Bebauungsplan Sonne: Jubel bei links und rechts

Emmer Parlament versenkt Bauprojekt nach Abstimmungskrimi

So hätte das Projekt ausgesehen. Wie es nach dem Nein des Parlaments nun weitergeht, ist unklar. (Bild: Steiner AG)

Der Bebauungsplan Sonne in Emmen erleidet Schiffbruch. Nicht aufgrund der acht Einsprachen, sondern im Parlament. Mitschuld trägt eine unheilige Allianz zwischen links und rechts.

Für die Gemeinde Emmen ist es ein Megaprojekt. Mitten in Emmen, an zentralster Lage zwischen Sonnenplatz und dem Bahnhof Gersag hätte eine neue Wohnsiedlung errichtet werden sollen. 275 neue Wohnungen waren vorgesehen, die Platz bieten für rund 500 Einwohnerinnen. Bebaut hätte das Areal die Steiner Investement Foundation aus Zürich, der selber zwei Grundstücke in der Zone gehören. Ein Verdichtungsprojekt wie aus dem Bilderbuch.

DATENSÄTZE:
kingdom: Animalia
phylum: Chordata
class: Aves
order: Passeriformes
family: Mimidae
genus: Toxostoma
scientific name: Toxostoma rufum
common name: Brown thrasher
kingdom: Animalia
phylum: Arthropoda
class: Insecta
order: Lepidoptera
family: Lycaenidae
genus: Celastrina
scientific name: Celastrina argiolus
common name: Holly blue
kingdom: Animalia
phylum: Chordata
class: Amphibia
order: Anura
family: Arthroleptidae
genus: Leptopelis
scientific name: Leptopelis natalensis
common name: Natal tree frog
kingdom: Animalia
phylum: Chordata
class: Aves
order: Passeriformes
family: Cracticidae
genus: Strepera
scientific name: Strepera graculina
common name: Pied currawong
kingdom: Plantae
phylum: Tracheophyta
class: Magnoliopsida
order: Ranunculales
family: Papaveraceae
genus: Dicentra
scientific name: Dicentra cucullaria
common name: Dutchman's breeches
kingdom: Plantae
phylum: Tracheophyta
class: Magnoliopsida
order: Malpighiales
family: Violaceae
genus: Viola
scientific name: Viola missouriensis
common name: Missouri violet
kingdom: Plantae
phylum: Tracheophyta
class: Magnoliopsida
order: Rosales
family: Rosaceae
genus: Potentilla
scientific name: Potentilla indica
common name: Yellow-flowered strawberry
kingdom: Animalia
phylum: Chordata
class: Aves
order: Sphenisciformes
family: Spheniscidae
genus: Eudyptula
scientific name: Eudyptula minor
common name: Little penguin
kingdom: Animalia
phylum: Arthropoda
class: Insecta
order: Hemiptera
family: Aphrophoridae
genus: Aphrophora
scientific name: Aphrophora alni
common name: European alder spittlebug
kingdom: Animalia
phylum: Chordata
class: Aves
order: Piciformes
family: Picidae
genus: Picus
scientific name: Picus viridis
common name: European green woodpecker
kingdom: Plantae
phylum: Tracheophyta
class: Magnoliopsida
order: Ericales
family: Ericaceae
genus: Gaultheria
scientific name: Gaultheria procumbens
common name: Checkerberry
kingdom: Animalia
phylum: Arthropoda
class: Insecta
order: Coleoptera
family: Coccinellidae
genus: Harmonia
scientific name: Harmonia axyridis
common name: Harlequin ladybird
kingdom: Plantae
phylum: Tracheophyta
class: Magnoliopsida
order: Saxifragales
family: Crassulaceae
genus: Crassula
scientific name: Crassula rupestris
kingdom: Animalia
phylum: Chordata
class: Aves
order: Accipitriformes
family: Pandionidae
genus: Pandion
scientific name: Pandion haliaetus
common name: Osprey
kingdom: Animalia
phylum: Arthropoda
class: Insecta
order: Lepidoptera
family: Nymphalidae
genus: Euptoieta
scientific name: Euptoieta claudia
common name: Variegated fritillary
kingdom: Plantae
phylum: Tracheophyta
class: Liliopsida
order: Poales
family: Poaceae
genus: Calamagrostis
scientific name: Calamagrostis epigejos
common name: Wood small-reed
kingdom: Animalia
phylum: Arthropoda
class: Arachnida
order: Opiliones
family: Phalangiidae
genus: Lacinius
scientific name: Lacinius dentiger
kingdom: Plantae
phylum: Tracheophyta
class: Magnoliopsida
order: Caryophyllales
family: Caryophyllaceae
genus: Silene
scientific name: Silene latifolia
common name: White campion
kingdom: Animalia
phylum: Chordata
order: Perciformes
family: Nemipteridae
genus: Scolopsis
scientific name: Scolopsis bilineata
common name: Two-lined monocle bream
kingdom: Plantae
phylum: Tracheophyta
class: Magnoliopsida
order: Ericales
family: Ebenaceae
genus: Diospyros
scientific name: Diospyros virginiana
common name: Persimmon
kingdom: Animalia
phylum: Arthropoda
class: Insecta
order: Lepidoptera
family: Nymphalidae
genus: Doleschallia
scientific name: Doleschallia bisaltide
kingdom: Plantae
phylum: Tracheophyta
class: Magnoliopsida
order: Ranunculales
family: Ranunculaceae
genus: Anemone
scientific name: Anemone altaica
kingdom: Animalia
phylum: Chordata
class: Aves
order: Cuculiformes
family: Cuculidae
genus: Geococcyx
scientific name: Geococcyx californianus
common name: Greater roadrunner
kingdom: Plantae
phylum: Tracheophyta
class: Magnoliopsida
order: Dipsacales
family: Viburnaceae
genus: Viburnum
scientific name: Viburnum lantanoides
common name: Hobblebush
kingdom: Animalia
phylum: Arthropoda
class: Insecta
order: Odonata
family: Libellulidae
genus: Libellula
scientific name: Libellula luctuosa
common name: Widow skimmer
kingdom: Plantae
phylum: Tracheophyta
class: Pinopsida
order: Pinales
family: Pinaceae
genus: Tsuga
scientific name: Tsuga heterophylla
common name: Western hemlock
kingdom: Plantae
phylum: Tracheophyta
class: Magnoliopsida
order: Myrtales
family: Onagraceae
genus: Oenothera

AUFGABEN:
a. Beantworte diese Fragen zum Text über den Bebauungsplan Sonne:
(i) Wie viele Einsprachen gab es gegen den Bebauungsplan?
(ii) Wie viele neue Wohnungen waren vorgesehen?
(iii) Wer hätte das Areal bebaut?
b. Nenne alle geografischen Eigennamen (Orte, Plätze, Bahnhöfe), die im Text über den Bebauungsplan Sonne vorkommen.
c. Schreib den Text über den Bebauungsplan Sonne nach seinem letzten Satz weiter.

LÖSUNGEN:
a.
(i) Acht.
(ii) 275.
(iii) Die Steiner Investement Foundation aus Zürich.

b. Emmen, Sonnenplatz, Bahnhof Gersag, Zürich

c.
In der Bevölkerung polarisierte der Bebauungsplan jedoch mächtig. Nicht weniger als acht Einsprachen waren dagegen eingegangen. Von Bedenken zum Lärm über städtebauliche Kritik bis hin zur Sorge um einen möglichen Abriss des altehrwürdigen Restaurants Adler, das im Perimeter steht, deckten die Einsprachen allerlei Bedenken aus der Bevölkerung ab (zentralplus berichtete).

«Hier wird nicht für den Bürger, sondern für die Galerie gebaut.»

Mario Bucher, SVP-Einwohnerrat

Und weil das Parlament das politische Abbild der Bevölkerung ist, sorgte der Bebauungsplan auch an der Emmer Einwohnerratssitzung diesen Dienstag für aufgebrachte Diskussionen. In der Eintretensdebatte hagelte es Kritik aus allen politischen Lagern.

Parkplätze und Durchmischung sorgen für Diskussionen

Als einzige Partei äusserte die SVP schon von Beginn ihre zahlreichen Bedenken am Projekt. Die SVP befürchtet hohe Kosten für den Steuerzahler, aber nur einen geringen Nutzen für die Bevölkerung: «Das Projekt schafft Mehrkosten anstatt eines Mehrwerts. Hier wird nicht für die Bürger, sondern für die Galerie gebaut», brachte SVP-Einwohnerrat Mario Bucher diese Kritik auf den Punkt.

Das Areal mitten in Emmen bietet ideale Voraussetzungen für ein städtisches Verdichtungsprojekt. (Bild: Gemeinde Emmen)

«Wo, wenn nicht an dieser zentralen Lage, können wir auf so viele Parkplätze verzichten?»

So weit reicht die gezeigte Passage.